Copy the listing in full and exactly, omitting its images.

### Data shown
# # #

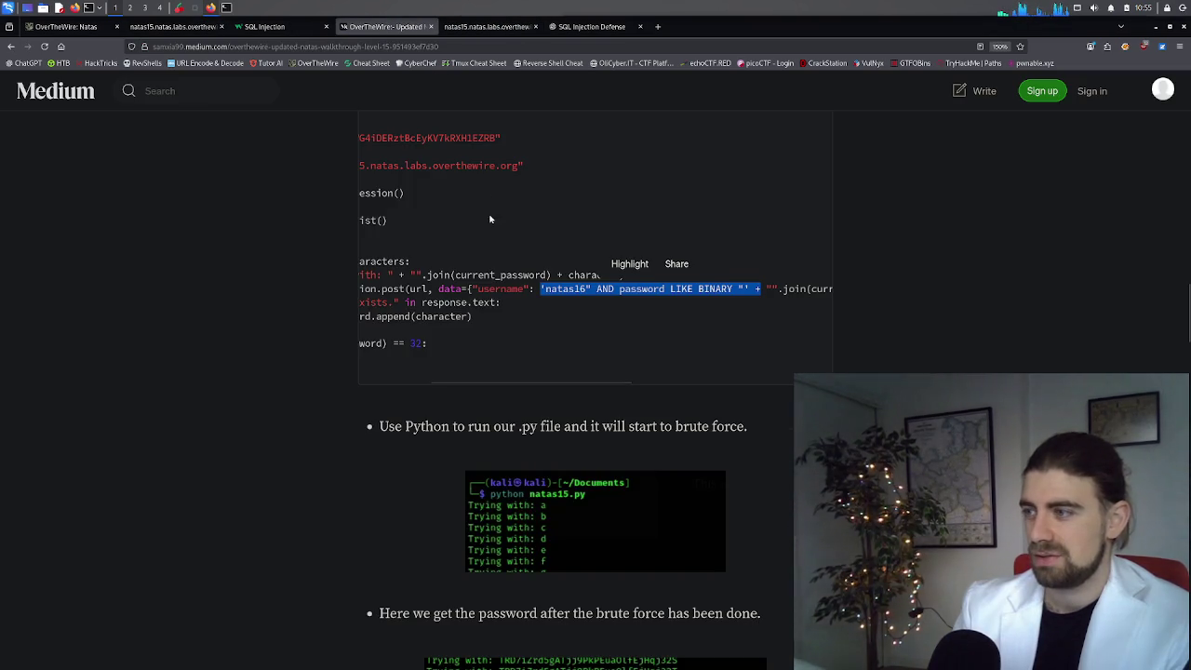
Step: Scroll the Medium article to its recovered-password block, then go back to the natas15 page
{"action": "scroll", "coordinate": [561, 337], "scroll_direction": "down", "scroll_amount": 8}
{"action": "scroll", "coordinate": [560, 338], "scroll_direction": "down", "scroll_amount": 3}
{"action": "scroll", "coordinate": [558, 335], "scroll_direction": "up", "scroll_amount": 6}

# # #

### Answer for the task
Step: Scroll the Medium article to its recovered-password block, then go back to the natas15 page
{"action": "scroll", "coordinate": [561, 337], "scroll_direction": "down", "scroll_amount": 8}
{"action": "scroll", "coordinate": [560, 338], "scroll_direction": "down", "scroll_amount": 3}
{"action": "scroll", "coordinate": [558, 335], "scroll_direction": "up", "scroll_amount": 6}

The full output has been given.